Durante la campaña del 2019, Juan Grabois habló de la necesidad de una reforma agraria, algo que previsiblemente enfureció tanto al oficialismo macrista como a los medios serios, pero que también fue criticado desde las filas del Frente de Todos por ser una propuesta extrema, que podría alejar al electorado más mesurado. Es extraño que desde el campo popular no pueda mencionarse ese viejo anhelo. En octubre de 1868, pocos días antes de asumir como Presidente, Sarmiento pronunció el célebre discurso en Chivilcoy, en el que elogió las “chacras chivilcoyanas” y prometió “hacer cien Chivilcoy con tierra para cada padre de familia, con escuelas para sus hijos. He aquí mi programa (...) Ha estado demostrando que la Pampa no está condenada, como se pretende, a dar exclusivamente pasto a los animales, sino que en pocos años aquí, como en todo el territorio argentino, ha de ser luego asiento de pueblos libres, trabajadores y felices”. ¿Es demasiado extremo para el peronismo invocar un proyecto que ya mencionaba Sarmiento hace más de 150 años?
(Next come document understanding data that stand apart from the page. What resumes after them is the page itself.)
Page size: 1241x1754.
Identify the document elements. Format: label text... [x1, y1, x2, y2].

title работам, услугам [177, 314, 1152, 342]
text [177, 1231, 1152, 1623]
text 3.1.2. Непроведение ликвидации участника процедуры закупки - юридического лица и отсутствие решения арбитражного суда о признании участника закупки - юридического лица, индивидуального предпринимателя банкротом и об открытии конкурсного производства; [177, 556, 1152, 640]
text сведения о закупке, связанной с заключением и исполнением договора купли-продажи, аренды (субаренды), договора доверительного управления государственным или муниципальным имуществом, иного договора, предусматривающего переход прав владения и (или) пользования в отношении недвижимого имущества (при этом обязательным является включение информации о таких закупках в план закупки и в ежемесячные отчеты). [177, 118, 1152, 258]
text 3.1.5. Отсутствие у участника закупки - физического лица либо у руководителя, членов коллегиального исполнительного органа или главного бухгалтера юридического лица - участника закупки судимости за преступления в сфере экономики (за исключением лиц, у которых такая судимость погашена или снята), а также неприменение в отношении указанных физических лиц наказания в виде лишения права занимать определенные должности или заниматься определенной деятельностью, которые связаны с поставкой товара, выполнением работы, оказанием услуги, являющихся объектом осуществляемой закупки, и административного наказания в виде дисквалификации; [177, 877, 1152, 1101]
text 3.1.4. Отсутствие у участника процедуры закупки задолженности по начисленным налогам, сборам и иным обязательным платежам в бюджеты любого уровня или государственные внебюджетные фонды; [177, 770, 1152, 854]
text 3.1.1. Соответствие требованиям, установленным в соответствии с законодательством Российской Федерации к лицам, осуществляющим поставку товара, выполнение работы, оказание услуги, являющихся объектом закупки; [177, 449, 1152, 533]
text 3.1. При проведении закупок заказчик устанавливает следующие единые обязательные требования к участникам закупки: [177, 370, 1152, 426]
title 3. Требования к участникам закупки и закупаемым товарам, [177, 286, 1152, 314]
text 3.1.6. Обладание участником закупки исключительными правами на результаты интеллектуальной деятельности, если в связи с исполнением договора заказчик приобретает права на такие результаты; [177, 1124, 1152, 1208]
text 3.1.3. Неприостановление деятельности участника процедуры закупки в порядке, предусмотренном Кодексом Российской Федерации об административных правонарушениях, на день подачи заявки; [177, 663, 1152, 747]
En realidad, la mesura logró el efecto contrario: desalentar a los propios sin conseguir seducir a los extraños. La motosierra de Milei fue la respuesta a esa avenida del medio tan amplia como imaginaria. Mientras de un lado de la grieta se evitó hablar de la propiedad de la tierra para no ofuscar a un electorado inexistente, enfrente la derecha se radicalizó y corrió los límites de lo decible, desde la venta de órganos hasta el cierre del Banco Central, el fin de la obra pública y del CONICET, o la privatización del Banco Nación.
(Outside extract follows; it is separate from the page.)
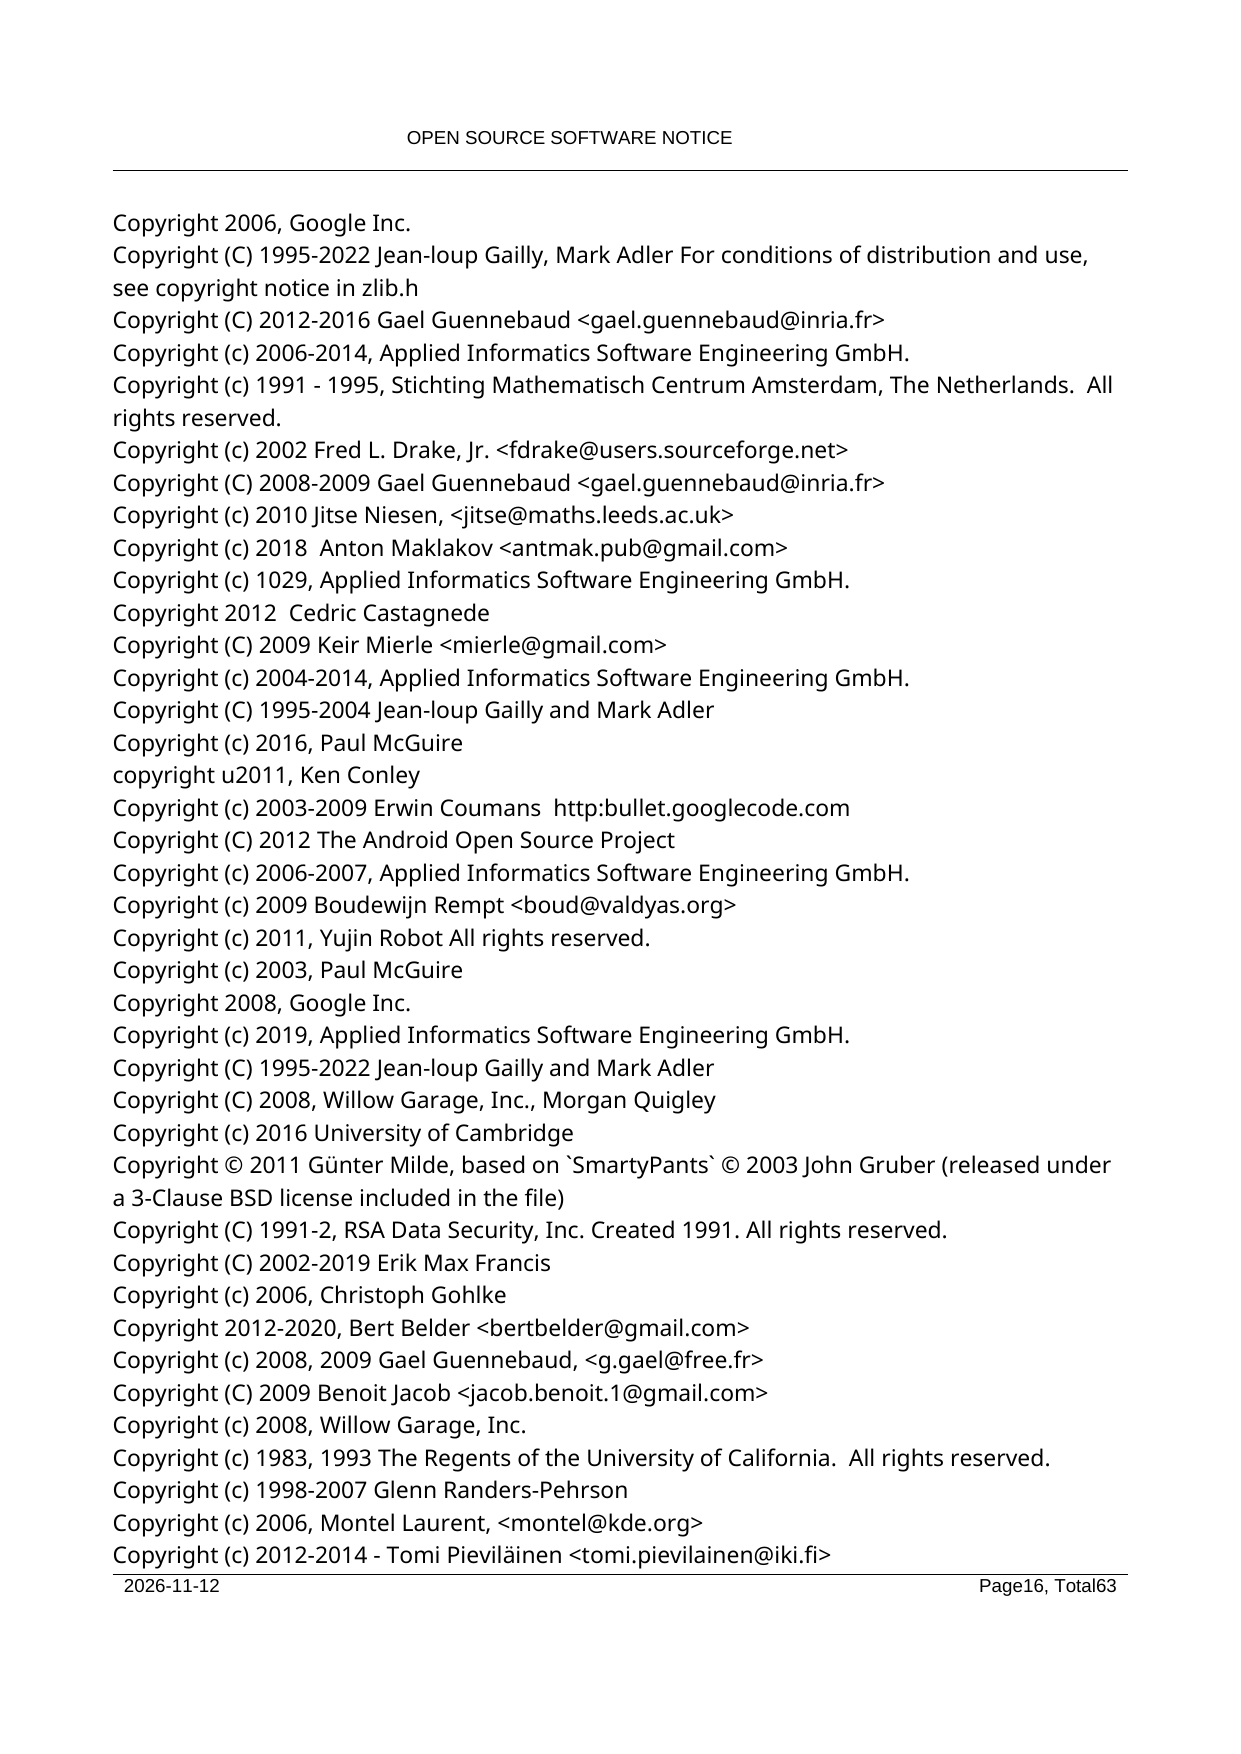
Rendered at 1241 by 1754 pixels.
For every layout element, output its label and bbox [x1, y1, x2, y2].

text [112, 206, 1128, 1571]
Ofelia propone salir de ese laberinto dejando de lado la actitud conservadora, y en el fondo derrotista, que consiste a defender un statu quo que la propia ciudadanía pone en tensión. Pide que la agenda del peronismo se radicalice y deje de tolerar lo inaceptable. En efecto, que un recibo de sueldo ya no alcance para salir de la pobreza, algo que debería ser inconcebible para un gobierno peronista, es además una bomba de tiempo contra el propio sistema democrático. La pasividad del Frente de Todos frente a esa realidad insostenible explica en parte el éxito electoral del terraplanismo de Milei.
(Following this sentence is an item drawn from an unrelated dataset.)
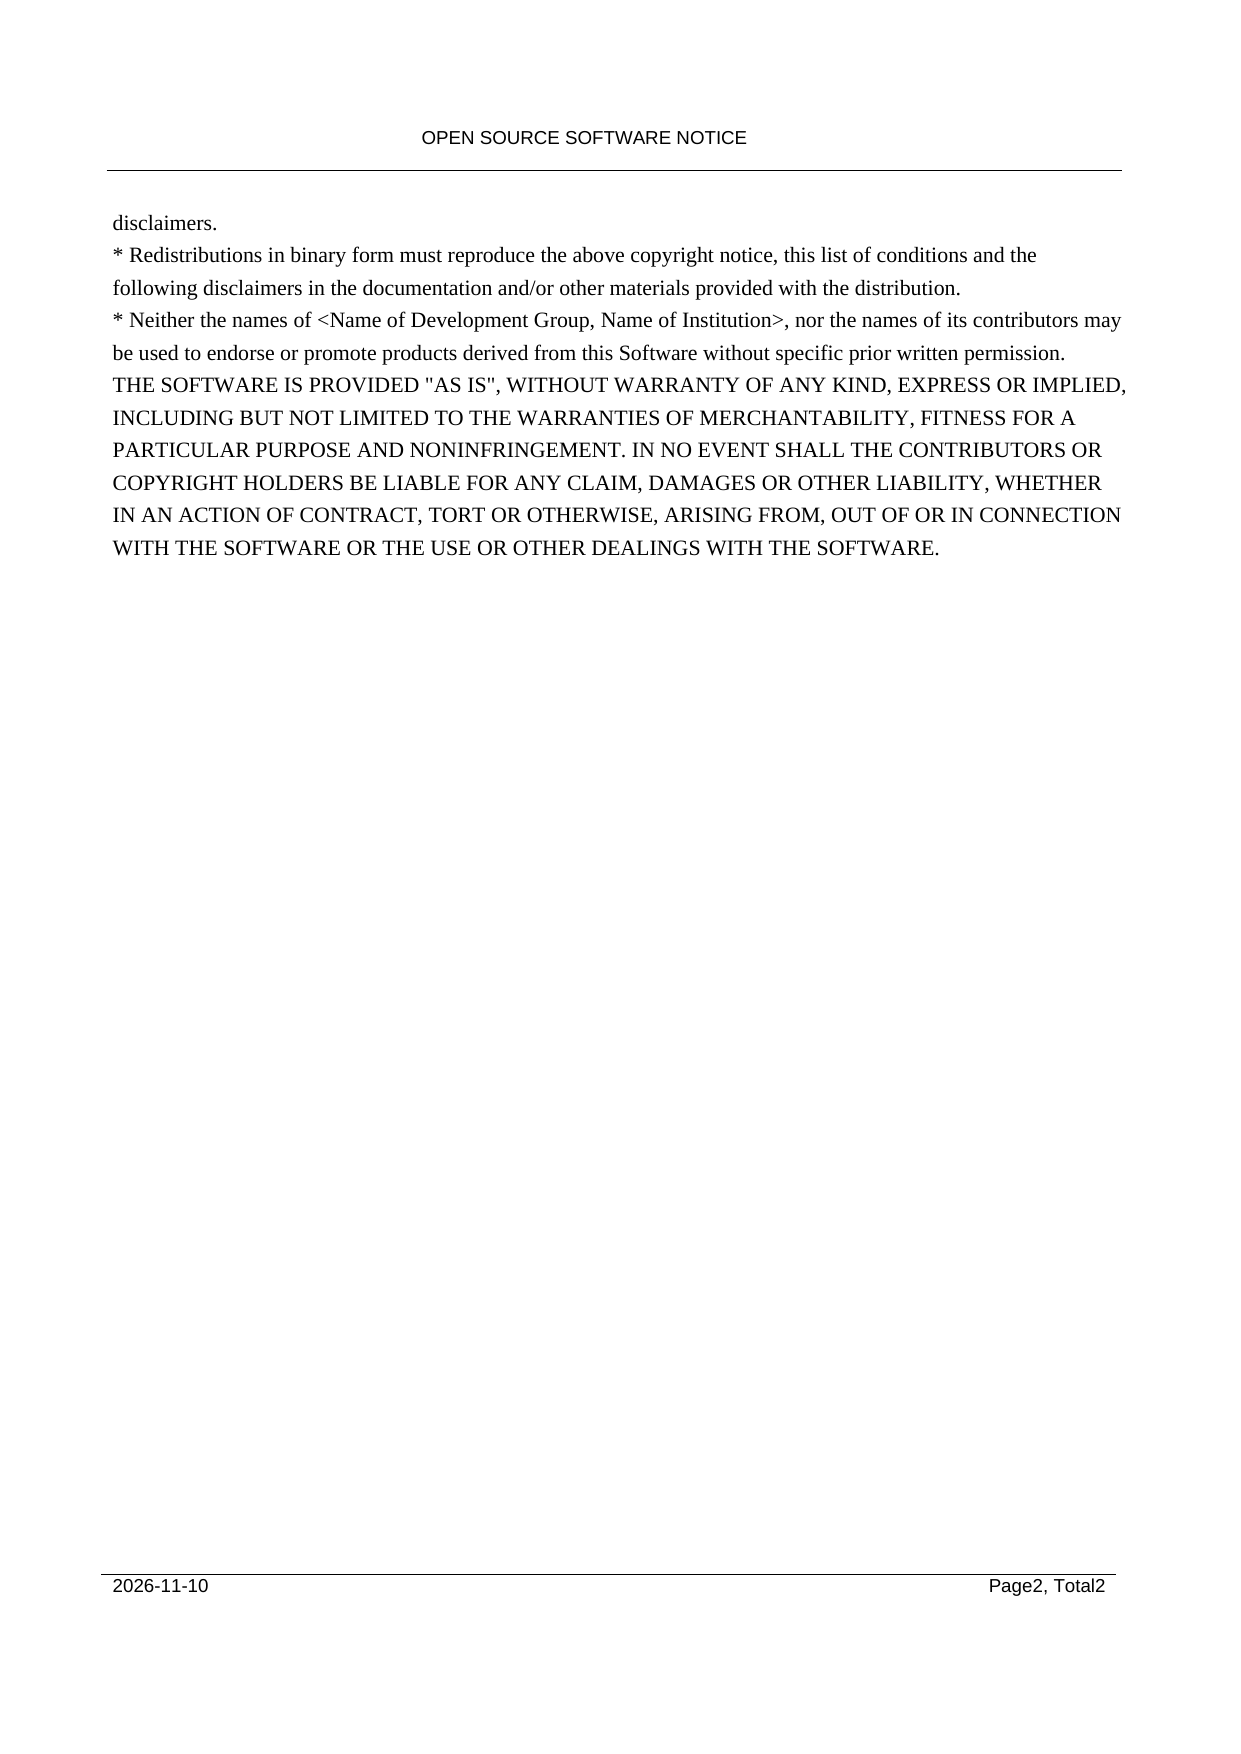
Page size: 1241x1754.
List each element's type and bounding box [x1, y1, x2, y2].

text [112, 206, 1128, 564]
Pensar su propio DNU consiste en preparar la vuelta sin miedo a radicalizar la agenda política para volver a transitar el ejercicio pleno e impaciente del poder. Dejar de lado los enunciados grandilocuentes sin consecuencias tangibles en la calidad de vida de las mayorías, que sólo las alejan de la política y, en última instancia, del juego democrático.

Descartar, al fin y al cabo, la tentación de la impotencia virtuosa.